Nothing could
be more misleading. The "Glorious Revolution" of 1689 was a _coup
d'etat_ engineered by the upper classes, and the liberty it
preserved was the liberty of nobles, squires, and merchants--not the
political liberty of the common people.
[Sidenote: The Unreformed Parliament]
The House of Commons was essentially undemocratic. Only one man in
every ten had even the nominal right to vote. It is estimated that from
1760 to 1832 nearly one-half of the members owed their seats to
patrons, and the reformed representatives of large towns were
frequently chosen by a handful of rich merchants. In fact, the
government was controlled by the upper class of society, and by only a
part of that.
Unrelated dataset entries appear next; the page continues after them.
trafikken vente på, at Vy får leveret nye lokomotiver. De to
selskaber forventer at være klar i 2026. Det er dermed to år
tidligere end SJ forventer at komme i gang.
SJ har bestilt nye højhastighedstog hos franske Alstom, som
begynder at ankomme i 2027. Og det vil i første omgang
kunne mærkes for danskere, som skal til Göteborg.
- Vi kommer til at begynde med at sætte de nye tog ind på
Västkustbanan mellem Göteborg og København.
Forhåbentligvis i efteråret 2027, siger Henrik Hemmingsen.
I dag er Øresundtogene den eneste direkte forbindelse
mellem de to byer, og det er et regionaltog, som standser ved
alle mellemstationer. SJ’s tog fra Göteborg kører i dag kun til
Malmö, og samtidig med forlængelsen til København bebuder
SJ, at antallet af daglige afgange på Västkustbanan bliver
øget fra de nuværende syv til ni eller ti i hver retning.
No representatives sat for the numerous manufacturing
towns which had sprung into importance during the last few decades, and
rich manufacturers everywhere complained that the country was being
ruined by the selfish administration of great landowners and commercial
aristocrats.
Certain it is that the Parliament of the seventeenth and eighteenth
centuries, while wonderfully earnest and successful in enriching
England's landlords and in demolishing every obstacle to British
commerce, at the same time either willfully neglected or woefully
failed to do away with intolerance in the Church and injustice in the
courts, or to defend the great majority of the people from the greed of
landlords and the avarice of employers.